And so the saying goes...
I take two steps forward and three steps back.
That seems to be the theme of my life lately. For every wonderful thing that comes my way, it is usually followed with two whopping doses of reality. And isn't it just like us to focus on the negative things that happen as if we have forgotten all of the glorious things that God has put in our lives?! It's easier and dare I say...it even feels better sometimes...to fixate on the junk.
Life feels like riding a pendulum. I can almost visualize it in my mind. I hop on the pendulum of life, wrap my legs around it as if it were a swinging tire and hold on tight. Some days I'm stationary, not moving from one side or the other. I'm just still, complacent, non-responsive. Other days, I take a giant swing forward and fight my way in trying to stay there without swinging back. These are those moments where I experience the presence of God. It's not a feeling, it's a state of mind. Sometimes my flesh responds...perhaps through goose bumps, tears of joy, shouts of laughter. Then there are the darker days where my swing hovers in the background as if it is being pulled back by magnetic force. These are the days where I swim around in my self pity pool. These are the days where I hate myself, I doubt myself, I scream at myself. This is where fear blows in along with frustration, selfishness, and pride.

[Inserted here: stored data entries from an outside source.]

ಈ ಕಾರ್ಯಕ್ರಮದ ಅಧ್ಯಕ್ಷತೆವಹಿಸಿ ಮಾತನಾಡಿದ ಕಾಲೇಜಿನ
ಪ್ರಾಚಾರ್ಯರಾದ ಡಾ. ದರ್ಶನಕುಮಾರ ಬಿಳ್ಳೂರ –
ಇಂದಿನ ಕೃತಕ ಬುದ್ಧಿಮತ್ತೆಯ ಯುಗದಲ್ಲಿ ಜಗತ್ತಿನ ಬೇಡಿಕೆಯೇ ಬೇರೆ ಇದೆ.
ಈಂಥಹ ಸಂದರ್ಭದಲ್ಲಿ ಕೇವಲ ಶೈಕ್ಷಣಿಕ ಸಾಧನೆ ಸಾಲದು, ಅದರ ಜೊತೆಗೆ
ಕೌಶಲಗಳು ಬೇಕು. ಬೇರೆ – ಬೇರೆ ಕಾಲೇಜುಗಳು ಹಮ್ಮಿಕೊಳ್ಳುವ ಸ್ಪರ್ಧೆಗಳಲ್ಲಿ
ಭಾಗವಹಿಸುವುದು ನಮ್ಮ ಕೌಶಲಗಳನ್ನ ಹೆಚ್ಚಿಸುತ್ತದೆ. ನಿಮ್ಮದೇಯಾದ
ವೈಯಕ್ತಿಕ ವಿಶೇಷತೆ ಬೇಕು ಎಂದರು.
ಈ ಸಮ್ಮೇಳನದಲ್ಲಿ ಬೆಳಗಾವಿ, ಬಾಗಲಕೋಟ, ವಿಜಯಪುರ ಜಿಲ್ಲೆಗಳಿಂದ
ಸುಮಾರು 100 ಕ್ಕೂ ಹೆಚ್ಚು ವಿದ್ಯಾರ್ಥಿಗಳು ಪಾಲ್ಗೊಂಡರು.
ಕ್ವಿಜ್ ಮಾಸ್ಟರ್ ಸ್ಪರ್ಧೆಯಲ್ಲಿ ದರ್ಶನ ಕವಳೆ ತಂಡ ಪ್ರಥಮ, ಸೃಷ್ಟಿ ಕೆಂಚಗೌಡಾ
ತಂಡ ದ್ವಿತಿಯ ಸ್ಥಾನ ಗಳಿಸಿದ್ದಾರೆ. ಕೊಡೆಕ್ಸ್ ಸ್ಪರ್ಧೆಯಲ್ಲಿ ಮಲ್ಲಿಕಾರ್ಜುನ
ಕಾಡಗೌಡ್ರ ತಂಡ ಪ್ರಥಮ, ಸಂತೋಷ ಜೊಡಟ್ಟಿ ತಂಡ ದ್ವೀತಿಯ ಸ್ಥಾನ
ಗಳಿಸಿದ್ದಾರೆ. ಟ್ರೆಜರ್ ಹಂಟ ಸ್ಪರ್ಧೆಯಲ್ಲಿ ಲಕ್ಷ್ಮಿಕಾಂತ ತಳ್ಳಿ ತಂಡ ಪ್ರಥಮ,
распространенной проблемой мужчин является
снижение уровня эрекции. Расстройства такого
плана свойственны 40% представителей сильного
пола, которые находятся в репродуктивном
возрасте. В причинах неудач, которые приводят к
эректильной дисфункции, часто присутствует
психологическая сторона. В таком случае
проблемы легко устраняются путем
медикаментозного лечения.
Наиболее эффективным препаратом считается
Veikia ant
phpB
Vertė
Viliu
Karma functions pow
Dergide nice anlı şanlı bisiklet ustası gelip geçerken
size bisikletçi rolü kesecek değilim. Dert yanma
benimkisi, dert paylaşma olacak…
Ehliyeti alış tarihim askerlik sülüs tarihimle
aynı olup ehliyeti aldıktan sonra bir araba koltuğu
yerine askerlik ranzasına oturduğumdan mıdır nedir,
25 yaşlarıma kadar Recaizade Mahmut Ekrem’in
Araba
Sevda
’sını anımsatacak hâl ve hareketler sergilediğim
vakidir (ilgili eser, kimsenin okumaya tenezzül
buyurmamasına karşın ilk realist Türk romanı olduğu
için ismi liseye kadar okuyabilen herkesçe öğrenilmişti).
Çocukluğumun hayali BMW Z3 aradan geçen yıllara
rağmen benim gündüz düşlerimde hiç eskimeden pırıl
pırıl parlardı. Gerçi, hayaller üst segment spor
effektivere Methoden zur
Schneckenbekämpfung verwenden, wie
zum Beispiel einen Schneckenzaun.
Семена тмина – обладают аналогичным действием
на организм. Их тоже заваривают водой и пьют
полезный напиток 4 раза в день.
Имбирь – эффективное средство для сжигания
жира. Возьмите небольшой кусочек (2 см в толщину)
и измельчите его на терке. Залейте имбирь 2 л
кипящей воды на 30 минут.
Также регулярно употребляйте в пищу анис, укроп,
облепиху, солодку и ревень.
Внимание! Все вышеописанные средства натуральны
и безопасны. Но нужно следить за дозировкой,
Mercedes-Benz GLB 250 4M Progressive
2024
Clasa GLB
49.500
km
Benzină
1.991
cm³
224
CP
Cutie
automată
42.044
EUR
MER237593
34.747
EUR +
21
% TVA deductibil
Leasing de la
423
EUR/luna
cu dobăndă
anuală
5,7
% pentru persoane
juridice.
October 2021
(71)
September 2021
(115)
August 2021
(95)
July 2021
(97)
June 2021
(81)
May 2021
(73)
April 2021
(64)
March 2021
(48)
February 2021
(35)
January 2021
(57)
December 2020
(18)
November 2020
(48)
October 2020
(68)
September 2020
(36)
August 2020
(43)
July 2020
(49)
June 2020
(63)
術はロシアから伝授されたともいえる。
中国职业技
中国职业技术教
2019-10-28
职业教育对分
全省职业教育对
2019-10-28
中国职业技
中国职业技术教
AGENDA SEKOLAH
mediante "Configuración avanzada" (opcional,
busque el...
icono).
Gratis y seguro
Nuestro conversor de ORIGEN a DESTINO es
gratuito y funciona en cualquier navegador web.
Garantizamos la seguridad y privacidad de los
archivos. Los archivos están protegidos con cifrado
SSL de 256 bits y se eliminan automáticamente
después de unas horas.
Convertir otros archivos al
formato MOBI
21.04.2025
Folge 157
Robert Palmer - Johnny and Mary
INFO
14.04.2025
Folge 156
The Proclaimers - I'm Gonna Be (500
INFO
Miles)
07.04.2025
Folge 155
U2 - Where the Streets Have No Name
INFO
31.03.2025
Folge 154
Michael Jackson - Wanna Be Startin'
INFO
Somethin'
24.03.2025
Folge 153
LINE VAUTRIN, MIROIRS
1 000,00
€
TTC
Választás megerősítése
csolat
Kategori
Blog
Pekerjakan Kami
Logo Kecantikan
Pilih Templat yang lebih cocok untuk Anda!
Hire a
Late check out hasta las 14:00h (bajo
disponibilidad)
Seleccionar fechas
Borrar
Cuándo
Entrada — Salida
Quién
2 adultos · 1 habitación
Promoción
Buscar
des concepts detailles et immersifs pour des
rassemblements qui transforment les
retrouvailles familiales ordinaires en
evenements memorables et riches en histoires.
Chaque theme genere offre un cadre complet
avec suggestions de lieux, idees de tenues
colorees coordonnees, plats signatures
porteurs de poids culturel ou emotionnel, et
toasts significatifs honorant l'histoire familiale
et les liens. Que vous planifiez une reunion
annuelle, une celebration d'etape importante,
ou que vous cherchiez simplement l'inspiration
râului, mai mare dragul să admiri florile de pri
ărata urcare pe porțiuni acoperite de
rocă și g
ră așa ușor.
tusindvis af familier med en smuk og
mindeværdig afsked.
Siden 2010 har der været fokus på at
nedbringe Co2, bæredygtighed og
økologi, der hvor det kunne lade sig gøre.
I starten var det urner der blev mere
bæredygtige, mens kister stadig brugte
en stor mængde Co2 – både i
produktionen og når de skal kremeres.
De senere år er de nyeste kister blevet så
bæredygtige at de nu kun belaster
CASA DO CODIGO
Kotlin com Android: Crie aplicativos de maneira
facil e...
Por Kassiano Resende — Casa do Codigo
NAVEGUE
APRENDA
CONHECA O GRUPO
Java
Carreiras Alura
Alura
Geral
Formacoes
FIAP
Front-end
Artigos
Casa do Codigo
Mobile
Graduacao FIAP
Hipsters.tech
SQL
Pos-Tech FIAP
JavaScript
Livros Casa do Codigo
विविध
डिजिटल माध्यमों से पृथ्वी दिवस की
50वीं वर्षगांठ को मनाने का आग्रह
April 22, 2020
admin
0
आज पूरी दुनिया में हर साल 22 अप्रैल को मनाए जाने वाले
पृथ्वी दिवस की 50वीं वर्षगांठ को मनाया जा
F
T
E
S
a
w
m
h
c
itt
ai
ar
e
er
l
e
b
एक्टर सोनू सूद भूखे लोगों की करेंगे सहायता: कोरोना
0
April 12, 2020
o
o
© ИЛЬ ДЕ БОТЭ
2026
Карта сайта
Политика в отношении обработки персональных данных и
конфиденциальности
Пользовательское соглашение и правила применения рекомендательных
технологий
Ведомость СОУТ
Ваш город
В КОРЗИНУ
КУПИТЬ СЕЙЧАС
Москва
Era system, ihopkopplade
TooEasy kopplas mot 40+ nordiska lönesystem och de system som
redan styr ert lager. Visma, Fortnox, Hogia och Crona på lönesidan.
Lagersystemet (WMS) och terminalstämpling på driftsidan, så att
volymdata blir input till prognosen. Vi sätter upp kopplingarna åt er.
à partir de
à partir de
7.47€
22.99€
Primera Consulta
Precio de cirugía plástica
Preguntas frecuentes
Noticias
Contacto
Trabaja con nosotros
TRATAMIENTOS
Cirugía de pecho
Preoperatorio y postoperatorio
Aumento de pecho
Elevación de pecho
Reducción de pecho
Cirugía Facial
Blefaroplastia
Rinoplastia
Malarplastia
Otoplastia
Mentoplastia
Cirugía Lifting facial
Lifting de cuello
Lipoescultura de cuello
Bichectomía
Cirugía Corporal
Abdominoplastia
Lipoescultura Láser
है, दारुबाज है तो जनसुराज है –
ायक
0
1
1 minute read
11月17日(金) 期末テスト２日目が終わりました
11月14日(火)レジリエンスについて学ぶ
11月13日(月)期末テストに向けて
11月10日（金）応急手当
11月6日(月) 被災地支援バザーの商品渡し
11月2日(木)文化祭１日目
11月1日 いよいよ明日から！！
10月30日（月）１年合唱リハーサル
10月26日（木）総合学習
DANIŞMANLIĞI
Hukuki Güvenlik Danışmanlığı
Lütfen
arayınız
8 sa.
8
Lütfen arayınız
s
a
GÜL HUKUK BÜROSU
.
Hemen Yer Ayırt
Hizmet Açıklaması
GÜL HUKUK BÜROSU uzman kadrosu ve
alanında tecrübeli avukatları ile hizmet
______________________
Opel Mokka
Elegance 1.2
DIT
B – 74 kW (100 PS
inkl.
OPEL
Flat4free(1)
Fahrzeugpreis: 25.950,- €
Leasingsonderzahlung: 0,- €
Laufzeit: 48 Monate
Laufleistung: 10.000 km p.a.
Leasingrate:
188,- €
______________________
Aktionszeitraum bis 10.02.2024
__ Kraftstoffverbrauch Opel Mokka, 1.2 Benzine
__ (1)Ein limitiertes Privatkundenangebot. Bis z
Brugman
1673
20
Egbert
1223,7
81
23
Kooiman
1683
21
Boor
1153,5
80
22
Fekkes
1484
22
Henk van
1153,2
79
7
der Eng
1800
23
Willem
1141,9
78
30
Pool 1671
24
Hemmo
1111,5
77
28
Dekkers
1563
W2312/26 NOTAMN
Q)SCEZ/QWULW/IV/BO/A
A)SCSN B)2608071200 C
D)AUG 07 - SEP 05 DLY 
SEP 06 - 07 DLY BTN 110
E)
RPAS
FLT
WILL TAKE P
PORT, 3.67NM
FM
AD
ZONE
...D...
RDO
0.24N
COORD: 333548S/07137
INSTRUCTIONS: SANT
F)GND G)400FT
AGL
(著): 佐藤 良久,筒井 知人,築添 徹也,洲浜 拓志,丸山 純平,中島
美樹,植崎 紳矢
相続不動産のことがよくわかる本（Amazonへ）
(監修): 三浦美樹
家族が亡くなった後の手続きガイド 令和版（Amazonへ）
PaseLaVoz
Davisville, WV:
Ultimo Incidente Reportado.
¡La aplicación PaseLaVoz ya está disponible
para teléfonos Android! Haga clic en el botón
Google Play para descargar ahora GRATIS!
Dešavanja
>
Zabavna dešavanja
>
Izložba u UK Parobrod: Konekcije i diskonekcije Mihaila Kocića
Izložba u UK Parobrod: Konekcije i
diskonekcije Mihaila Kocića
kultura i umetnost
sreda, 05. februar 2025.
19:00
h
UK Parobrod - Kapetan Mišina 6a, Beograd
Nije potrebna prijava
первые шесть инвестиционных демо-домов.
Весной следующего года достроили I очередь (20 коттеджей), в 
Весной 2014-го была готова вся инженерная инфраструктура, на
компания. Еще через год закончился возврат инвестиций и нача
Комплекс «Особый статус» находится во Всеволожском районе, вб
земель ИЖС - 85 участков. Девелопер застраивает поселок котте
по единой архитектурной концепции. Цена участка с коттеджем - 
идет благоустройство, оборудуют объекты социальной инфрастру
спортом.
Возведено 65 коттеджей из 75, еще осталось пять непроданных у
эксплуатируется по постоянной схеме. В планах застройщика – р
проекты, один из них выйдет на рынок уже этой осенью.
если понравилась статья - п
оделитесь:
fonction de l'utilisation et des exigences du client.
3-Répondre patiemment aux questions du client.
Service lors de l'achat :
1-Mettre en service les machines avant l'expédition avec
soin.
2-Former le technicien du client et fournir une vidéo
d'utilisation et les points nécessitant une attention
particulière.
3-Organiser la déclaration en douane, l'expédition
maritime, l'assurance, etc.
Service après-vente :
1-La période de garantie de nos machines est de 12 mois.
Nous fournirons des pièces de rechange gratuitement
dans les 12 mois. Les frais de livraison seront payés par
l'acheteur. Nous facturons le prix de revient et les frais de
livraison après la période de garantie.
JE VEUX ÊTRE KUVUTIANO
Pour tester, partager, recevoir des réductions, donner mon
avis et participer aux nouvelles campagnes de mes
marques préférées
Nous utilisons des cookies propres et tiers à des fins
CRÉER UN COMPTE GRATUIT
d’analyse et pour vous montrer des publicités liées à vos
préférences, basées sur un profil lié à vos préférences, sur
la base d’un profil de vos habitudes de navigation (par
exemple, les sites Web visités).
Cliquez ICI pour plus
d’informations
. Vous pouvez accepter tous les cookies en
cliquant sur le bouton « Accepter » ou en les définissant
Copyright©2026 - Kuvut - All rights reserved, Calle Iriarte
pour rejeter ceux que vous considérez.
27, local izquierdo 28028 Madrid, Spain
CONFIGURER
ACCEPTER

No one wears me out more than myself. No one hates me more than I hate myself. No one gets how I've disappointed others more than myself. I don't need any enemies (although I'm sure I have some). I am my own worst enemy. No one suffers more than I do because of me. But you see? How many times did I use the words me, I, myself? Even our self-loathing is still rooted in self. Selfishness is a tricky thing. Even when we're feeling sorry for ourselves, we're still wallowing around in self. Every bit of that pendulum ride...swinging from "I got this. Life is good. Look at me," to "I can't do anything right. No one likes me. I am worthless," - every bit of that ride is rooted in me, myself and I.
Life is a pendulum. And how we choose to ride it does matter and will impact our life greatly. I wonder which side you find yourself on today. I think, for me, I'm gonna jump off and let Jesus jump on. I think riding on his shoulders gives me a better view, gives me a better perspective. We are here for just a short amount of time. Some of you understand that better than others. What we do in this moment, in this brief space of time, impacts what happens after it's gone.
I can't speak for you, but I know for me, I want to spend as much time as I can riding on the shoulders of Jesus. Won't you join me? He has room for us all.